Everybody knew the Sinclair brothers’ story. Sims hadn’t been their first brush with genetic notoriety. Ellis and Mercer started gene-swapping while grad students at Yale, published some groundbreaking papers, then quit and went into business for themselves. Their first “product” had been an instant success: a dander-free feline pet for people allergic to cats. They used the enormous profits from that to start work on altering apes.

What they came up with was a creature more than chimpanzee and less than human. As Mercer Sinclair, the brother who seemed to do all the talking, had tirelessly explained on every show from Leno to Letterman to Ackenbury, and anyone else who had an audience, they’d settled on the chimpanzee because its genome was so close to a human’s—a ninety-eight-point-four percent match-up in their DNA. As Sinclair liked to point out, there was far greater genetic difference between a chimp and a gorilla, or between the different species of squirrels running around the average backyard.

One-point-six percent, Patrick thought, shaking his head…the difference between me and a monkey. If ninety percent of DNA was useless junk, how many genes was that? Couldn’t be many.

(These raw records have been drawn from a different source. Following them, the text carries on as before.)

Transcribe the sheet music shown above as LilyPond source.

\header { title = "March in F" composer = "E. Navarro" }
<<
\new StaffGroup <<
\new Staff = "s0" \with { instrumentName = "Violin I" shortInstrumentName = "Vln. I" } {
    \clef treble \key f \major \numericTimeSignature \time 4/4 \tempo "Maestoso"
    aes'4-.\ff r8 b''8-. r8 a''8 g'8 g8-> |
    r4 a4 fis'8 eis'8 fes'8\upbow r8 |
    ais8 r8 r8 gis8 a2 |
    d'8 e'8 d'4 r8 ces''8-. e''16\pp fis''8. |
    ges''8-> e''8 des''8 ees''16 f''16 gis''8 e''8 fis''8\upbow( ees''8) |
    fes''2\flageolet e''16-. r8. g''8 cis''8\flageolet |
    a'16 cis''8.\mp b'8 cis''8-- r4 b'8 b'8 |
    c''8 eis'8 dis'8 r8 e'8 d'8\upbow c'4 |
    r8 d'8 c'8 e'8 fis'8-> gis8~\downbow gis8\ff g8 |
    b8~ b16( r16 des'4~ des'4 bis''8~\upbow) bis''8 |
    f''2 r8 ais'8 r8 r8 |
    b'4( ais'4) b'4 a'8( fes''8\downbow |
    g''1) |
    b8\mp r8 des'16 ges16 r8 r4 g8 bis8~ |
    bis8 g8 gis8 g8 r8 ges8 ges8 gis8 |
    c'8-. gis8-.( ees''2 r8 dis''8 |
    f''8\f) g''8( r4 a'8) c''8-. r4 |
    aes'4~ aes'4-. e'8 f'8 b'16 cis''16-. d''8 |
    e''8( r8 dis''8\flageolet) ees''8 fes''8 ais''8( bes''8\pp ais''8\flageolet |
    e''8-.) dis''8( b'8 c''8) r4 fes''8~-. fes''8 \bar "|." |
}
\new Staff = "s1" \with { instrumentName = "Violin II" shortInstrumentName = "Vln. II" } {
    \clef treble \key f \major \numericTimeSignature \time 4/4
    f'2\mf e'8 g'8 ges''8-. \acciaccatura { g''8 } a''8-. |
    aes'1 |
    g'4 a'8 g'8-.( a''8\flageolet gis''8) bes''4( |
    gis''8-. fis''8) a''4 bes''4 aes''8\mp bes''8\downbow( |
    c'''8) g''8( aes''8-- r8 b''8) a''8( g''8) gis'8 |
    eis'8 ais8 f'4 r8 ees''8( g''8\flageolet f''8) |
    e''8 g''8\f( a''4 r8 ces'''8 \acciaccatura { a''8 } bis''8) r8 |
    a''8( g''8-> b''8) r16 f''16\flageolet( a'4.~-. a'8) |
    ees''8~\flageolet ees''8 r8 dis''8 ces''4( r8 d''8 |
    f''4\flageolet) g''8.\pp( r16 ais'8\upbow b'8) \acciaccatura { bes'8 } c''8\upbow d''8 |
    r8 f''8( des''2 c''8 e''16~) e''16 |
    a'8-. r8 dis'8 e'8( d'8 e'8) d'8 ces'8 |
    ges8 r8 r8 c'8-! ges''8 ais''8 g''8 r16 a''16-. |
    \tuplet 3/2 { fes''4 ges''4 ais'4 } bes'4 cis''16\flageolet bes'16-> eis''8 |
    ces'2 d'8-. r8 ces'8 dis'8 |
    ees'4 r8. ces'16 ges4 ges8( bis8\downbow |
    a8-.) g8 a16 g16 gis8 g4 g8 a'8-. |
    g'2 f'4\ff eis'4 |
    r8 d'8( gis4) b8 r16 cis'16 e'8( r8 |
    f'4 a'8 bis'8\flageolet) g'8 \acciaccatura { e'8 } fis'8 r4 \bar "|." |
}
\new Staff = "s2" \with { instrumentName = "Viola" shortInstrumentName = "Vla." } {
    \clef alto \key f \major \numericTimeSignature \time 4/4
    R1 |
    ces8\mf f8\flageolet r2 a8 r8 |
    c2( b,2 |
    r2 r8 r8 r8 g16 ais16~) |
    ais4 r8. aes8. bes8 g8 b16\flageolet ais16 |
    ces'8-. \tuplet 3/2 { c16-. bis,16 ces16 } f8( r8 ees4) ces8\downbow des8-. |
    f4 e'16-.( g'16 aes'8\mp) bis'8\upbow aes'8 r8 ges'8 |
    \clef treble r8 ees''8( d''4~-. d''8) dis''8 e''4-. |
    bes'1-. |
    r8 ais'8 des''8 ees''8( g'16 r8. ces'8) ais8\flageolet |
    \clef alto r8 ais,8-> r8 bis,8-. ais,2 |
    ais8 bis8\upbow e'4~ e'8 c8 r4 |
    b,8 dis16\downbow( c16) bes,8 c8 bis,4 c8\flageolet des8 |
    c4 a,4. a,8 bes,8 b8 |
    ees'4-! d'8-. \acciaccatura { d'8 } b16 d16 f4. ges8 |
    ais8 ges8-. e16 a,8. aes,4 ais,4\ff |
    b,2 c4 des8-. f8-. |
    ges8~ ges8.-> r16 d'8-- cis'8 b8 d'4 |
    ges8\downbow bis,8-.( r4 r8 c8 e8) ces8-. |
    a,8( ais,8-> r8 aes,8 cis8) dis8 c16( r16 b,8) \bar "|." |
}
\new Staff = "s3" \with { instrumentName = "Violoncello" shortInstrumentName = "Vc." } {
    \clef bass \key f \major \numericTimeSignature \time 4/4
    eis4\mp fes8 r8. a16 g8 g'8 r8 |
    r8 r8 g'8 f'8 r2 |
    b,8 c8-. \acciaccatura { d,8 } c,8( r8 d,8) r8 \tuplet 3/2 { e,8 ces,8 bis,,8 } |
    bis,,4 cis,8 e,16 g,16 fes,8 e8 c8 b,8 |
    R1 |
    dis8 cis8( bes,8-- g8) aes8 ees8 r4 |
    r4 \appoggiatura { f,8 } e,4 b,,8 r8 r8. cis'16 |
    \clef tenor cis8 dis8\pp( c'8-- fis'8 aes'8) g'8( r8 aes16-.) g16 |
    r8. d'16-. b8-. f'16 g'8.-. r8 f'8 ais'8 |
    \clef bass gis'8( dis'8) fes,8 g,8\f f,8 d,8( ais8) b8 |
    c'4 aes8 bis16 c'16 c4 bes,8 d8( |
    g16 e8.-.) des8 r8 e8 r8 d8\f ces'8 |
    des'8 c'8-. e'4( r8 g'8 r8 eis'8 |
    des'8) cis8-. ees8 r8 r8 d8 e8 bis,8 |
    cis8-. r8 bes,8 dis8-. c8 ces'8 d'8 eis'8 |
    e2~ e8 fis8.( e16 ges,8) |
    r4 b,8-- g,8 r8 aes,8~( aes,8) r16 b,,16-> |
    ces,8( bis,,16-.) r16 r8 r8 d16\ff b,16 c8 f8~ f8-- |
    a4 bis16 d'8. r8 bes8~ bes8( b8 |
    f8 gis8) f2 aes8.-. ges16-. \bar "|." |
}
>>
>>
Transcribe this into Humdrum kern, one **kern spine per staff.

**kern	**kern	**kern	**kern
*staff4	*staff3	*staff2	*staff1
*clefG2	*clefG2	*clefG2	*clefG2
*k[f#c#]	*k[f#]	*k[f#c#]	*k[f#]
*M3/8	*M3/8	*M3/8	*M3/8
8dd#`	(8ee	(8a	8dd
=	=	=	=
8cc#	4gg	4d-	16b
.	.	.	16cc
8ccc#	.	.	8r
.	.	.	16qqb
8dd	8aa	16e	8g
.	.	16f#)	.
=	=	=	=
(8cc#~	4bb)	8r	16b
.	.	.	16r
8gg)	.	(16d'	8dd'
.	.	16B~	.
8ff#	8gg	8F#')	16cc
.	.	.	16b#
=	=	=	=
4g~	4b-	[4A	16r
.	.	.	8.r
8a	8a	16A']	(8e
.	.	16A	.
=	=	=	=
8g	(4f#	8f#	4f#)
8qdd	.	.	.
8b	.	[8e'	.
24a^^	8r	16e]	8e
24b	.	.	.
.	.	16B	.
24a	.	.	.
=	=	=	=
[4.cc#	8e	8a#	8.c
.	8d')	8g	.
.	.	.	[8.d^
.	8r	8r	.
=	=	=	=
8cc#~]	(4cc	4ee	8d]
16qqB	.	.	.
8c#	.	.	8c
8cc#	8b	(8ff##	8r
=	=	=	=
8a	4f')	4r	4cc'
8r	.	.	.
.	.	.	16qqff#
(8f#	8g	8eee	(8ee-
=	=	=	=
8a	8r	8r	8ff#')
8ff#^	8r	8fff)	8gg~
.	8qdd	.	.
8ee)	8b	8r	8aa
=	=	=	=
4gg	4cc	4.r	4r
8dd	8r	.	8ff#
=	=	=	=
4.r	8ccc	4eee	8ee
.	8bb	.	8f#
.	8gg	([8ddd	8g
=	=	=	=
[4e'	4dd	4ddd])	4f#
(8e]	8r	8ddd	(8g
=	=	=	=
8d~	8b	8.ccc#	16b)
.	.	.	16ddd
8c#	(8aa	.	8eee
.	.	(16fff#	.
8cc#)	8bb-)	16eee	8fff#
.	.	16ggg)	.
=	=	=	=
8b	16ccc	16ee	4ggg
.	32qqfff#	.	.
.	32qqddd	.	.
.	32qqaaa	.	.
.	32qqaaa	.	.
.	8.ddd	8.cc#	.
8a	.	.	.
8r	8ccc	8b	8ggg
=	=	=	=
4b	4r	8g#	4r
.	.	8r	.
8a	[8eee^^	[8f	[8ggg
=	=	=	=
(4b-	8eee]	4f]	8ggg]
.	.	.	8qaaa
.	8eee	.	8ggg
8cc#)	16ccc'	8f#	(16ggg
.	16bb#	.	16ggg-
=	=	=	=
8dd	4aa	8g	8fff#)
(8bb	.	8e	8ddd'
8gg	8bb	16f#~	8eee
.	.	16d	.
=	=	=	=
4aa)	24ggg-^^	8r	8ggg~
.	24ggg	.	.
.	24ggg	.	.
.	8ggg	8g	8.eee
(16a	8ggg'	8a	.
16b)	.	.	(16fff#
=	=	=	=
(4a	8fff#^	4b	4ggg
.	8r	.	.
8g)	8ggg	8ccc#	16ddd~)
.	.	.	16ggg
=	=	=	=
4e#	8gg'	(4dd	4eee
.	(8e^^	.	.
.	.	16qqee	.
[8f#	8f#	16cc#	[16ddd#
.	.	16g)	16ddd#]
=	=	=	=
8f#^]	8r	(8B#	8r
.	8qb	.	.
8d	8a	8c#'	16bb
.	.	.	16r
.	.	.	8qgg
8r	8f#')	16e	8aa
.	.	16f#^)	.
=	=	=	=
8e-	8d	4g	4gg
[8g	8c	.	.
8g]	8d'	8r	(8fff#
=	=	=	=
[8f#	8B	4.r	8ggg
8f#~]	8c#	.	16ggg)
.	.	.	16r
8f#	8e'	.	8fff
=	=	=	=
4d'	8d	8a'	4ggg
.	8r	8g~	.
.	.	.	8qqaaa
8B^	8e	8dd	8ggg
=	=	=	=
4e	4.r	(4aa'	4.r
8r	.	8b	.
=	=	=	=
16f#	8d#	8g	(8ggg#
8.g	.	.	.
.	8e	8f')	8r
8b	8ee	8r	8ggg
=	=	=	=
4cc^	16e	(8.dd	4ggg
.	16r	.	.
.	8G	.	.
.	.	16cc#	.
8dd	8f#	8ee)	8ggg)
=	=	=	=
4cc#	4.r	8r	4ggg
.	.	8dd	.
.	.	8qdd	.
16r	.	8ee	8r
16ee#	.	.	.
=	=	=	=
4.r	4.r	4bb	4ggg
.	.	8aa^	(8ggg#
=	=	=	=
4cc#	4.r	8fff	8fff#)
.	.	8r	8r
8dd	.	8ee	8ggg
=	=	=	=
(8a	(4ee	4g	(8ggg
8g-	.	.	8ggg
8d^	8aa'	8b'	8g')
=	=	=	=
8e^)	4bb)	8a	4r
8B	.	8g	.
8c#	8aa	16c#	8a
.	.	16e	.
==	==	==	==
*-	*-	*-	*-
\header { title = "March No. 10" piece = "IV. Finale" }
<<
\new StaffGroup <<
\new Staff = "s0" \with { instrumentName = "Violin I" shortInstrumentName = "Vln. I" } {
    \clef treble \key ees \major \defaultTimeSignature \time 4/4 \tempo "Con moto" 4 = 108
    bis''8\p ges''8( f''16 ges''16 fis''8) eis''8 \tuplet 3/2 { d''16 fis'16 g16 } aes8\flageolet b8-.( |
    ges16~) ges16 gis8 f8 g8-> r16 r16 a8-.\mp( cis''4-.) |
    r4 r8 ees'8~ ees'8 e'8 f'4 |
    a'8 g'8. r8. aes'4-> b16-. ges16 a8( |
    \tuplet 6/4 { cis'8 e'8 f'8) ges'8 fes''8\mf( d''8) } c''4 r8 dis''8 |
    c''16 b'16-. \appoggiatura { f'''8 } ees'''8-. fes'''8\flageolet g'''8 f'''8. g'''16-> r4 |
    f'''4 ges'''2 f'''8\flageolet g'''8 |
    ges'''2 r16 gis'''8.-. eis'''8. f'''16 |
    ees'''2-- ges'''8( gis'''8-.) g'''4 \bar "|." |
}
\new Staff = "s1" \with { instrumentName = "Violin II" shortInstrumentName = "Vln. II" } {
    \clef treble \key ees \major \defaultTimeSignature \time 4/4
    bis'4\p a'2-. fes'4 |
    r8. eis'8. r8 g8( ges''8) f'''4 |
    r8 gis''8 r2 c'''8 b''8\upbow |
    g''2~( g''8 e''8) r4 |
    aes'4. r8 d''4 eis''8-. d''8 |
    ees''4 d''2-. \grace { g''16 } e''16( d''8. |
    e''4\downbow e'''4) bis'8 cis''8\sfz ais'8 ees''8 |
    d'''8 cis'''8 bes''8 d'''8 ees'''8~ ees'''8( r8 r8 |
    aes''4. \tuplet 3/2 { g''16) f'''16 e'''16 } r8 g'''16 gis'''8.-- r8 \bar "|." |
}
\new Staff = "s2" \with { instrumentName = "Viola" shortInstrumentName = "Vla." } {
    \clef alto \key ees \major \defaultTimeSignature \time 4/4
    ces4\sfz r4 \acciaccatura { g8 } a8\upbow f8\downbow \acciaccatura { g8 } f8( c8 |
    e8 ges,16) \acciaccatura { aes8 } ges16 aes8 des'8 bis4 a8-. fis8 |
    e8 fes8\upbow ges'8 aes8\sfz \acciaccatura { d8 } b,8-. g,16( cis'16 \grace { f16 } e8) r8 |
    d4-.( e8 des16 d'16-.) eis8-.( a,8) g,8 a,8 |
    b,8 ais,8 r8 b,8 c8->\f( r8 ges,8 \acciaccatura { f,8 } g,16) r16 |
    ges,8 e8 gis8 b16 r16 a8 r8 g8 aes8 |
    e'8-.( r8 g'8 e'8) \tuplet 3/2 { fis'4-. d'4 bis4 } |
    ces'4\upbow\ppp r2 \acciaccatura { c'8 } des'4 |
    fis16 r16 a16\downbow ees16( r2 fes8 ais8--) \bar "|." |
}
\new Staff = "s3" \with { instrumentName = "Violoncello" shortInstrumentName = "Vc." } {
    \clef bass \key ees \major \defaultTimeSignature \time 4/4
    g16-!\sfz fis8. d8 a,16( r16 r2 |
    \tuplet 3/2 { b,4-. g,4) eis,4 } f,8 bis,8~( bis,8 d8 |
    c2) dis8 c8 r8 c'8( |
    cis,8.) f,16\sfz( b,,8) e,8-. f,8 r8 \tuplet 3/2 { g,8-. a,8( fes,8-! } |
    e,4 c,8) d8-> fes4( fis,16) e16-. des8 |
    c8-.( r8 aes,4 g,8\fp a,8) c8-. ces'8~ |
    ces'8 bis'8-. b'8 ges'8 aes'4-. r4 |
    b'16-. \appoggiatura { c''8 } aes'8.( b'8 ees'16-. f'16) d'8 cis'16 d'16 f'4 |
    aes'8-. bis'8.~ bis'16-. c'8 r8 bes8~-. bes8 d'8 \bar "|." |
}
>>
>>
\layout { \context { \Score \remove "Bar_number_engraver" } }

With so much shared DNA, it hadn’t taken a whole lot of germ-line engineering to produce a larger skull—allowing for a larger brain, greater intelligence, and the intellectual capacity for speech—and a larger, sturdier, more humanlike skeleton. That took care of functional requirements. Smaller ears, less hirsute skin, a smaller lower jaw, and other refinements made for a creature that looked far more human than a chimp, one that might be mistaken for aHomo erectus , but never for aHomo sap .

The result was the sim: a good worker, agile, docile, with no interest in sex or money. Not an Einstein among them, but bright enough to speak a stilted form of whatever language they grew up with.

To manufacture and market the product—Mercer Sinclair insisted from the get-go on referring to sims as a product—the brothers had formed SimGen. And SimGen got the government to agree that the creatures were just that: a product.

How they accomplished that feat remained a mystery to Patrick and lots of other folks. President Bush the Second had come out against the whole idea, calling it “Godless science,” and the Democratic congress, with its hands deep in the pockets of the very anti-sim Big Labor, was ready to put the kibosh on the whole thing. SimGen stock was in the toilet.

But somehow anti-sim legislation kept getting deadlocked in various committees; for some unfathomable reason, union bluster tapered off.

Instead of waiting for the ax to fall, SimGen started cranking out sims for the unskilled labor markets. Common consensus was that the Sinclair brothers had lost their minds and very soon would lose their shirts. Who’d want transgenic laborers during a global recession with millions of humans out of work.

The Bush administration, wrapped up in the seemingly endless war on terrorism, failed to pass any regulatory bills. And then came the boom of the mid-oughts, making the nineties look like a pop gun and tightening all the labor markets. Suddenly sims weren’t such a godless idea after all. In fact, they made good economic sense. They even allowed the US to compete with Asia in the textile markets. The result: A lot of senators and congressmen who previously might have been expected to vote against, came out in support of pro-SimGen legislation.